# Gilmour Foamaster Foam Gun?



## drnh (Jun 2, 2006)

Just looking at one of these babies.

Does this thing fit straight onto a Karcher lance? 

Thanks very muchly

daz


----------



## L200 Steve (Oct 25, 2005)

Fits straight onto the end of the hosepipe. No need for the karcher at all, you can leave it in the shed:thumb: 

There is a quick release on the Gilmour, so you can disconnect the foam attachment and bottle from the trigger gun, and use the trigger gun to rinse. If you vary how far you pull the trigger on the gun, you can alter the guns spray pattern from high pressure jet, through a mist setting, down to normal hosepipe flow. Comes in really handy.

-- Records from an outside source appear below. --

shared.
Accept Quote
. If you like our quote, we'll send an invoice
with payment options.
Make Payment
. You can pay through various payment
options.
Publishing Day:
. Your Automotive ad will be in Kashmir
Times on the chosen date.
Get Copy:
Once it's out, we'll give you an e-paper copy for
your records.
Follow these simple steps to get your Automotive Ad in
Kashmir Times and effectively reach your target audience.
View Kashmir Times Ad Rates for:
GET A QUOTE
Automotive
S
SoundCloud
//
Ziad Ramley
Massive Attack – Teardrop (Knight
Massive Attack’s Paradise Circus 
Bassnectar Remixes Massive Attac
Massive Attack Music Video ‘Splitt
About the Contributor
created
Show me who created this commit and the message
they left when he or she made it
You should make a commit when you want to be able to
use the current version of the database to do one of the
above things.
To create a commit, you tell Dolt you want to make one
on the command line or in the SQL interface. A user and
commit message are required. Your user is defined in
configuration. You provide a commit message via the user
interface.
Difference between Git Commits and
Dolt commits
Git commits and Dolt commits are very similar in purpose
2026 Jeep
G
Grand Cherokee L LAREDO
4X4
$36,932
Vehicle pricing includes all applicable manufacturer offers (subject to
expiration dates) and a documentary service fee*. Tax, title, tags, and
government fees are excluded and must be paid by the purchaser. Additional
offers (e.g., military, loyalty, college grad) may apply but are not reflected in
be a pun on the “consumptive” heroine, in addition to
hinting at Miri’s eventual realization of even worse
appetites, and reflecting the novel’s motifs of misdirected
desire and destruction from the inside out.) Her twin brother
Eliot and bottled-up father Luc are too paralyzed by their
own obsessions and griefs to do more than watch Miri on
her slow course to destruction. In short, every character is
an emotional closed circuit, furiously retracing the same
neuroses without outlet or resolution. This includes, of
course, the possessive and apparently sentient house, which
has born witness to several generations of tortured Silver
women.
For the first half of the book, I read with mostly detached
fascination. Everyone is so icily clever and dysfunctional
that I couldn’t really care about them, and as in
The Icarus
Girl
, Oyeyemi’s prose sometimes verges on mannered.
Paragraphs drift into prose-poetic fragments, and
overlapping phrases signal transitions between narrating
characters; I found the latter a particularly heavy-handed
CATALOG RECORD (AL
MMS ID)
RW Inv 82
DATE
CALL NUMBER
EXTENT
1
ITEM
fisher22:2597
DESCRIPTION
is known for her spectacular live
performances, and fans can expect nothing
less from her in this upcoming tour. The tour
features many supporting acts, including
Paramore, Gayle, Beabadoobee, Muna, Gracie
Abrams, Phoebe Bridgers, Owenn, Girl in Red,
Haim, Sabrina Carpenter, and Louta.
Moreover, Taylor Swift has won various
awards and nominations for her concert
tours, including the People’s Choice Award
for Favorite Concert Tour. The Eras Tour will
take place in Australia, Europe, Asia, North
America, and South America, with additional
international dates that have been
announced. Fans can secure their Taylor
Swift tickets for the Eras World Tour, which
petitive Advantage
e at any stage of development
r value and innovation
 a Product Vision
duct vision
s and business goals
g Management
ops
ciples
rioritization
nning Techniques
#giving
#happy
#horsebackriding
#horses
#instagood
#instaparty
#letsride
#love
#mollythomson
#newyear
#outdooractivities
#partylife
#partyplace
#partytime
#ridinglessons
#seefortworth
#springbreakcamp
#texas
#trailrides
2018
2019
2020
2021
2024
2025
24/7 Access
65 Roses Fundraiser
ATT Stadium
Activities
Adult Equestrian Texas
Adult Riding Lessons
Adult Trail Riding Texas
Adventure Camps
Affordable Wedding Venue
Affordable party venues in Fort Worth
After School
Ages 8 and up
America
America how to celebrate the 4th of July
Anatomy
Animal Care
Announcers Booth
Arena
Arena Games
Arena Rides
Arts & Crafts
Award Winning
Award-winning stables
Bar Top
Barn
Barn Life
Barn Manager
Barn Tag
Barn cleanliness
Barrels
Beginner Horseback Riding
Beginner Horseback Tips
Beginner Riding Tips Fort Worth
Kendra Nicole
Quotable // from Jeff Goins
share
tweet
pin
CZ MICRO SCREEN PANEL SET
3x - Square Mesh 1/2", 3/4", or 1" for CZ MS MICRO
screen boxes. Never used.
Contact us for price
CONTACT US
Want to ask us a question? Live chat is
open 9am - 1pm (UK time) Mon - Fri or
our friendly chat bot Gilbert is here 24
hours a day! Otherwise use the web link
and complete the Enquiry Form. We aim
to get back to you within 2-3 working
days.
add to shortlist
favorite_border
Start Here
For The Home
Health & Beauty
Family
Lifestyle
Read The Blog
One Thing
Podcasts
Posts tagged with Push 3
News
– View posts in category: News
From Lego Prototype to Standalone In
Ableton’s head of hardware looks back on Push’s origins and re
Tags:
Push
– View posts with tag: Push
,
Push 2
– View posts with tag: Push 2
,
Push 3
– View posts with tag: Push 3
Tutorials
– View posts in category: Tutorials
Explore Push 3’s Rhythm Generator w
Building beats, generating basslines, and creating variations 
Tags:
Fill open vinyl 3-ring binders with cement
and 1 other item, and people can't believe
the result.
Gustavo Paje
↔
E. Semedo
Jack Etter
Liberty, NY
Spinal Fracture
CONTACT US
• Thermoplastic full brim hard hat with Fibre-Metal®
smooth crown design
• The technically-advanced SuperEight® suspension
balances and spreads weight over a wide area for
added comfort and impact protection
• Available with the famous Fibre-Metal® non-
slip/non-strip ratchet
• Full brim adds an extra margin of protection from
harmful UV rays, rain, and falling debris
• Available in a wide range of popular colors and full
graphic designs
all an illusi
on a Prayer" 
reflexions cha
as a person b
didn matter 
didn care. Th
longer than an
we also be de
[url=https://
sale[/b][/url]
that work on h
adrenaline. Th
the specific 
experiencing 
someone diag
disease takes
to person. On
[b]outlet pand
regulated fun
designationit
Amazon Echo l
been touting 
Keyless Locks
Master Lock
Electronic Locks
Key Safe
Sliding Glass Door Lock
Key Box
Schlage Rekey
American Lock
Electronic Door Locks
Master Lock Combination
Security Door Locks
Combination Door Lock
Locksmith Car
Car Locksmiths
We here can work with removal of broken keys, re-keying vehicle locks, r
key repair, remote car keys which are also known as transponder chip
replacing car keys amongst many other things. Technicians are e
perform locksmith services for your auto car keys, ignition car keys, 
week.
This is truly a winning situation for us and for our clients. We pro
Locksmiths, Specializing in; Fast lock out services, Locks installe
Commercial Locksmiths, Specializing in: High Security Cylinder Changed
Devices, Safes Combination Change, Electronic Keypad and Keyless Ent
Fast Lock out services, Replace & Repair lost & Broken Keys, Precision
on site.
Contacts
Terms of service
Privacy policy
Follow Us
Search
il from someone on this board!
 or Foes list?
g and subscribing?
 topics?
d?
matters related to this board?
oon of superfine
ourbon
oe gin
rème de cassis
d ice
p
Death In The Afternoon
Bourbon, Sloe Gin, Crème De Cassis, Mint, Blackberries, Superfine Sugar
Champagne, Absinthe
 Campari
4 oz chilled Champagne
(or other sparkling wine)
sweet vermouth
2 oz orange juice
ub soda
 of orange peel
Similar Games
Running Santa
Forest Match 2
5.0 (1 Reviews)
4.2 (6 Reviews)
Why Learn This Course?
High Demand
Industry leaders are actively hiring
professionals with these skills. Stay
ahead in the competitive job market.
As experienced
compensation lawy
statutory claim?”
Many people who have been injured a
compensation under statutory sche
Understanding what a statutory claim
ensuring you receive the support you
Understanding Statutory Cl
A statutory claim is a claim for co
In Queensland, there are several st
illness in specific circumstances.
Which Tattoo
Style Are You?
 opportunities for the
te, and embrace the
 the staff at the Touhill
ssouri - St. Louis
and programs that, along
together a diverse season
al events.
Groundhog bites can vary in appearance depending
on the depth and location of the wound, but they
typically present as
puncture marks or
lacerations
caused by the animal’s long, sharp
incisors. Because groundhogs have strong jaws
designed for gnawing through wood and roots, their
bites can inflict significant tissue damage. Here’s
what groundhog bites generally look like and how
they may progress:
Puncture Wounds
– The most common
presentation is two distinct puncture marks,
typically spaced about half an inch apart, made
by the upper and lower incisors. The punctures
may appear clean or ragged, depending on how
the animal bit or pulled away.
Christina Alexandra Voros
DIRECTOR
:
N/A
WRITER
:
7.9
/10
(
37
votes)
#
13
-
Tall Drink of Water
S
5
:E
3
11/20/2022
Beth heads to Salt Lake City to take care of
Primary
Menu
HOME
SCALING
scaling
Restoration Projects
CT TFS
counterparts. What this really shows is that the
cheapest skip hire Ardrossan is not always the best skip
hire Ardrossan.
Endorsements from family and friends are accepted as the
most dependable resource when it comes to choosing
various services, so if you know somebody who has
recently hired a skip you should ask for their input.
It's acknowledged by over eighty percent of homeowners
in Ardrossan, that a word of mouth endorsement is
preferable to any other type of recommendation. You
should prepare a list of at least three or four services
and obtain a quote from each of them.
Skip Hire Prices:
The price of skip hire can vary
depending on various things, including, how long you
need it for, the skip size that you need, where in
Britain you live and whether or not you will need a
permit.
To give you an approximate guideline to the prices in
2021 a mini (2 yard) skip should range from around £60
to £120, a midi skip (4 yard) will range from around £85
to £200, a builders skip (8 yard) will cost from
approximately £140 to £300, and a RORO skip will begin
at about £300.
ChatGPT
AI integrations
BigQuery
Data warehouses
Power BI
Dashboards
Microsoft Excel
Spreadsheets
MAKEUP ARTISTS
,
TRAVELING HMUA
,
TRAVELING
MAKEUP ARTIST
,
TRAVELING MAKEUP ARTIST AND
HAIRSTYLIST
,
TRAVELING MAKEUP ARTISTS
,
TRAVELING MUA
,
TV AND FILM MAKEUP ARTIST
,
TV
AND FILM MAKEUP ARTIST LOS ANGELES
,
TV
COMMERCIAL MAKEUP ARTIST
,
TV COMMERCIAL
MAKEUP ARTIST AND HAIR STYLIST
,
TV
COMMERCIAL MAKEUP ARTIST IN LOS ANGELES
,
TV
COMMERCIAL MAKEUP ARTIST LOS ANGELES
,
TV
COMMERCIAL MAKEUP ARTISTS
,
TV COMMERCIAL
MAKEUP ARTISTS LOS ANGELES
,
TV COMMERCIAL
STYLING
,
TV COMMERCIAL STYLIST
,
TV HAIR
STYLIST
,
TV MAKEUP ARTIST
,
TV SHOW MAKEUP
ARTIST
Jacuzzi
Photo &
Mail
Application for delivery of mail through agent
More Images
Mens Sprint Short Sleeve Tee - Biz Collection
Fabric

Well worth purchasing in my opinion.:thumb:


----------



## drnh (Jun 2, 2006)

L200 Steve said:


> Fits straight onto the end of the hosepipe. No need for the karcher at all, you can leave it in the shed:thumb:
> 
> There is a quick release on the Gilmour, so you can disconnect the foam attachment and bottle from the trigger gun, and use the trigger gun to rinse. If you vary how far you pull the trigger on the gun, you can alter the guns spray pattern from high pressure jet, through a mist setting, down to normal hosepipe flow. Comes in really handy.
> 
> Well worth purchasing in my opinion.:thumb:


thanks Steve

Do you know if its able to attach to the hozelock quick release style adaptor on the hose?


----------



## L200 Steve (Oct 25, 2005)

Thats what I've got on mine:thumb:


----------



## drnh (Jun 2, 2006)

L200 Steve said:


> Thats what I've got on mine:thumb:


excellent

think i`ll be having one of those then

cheers steve:thumb:


----------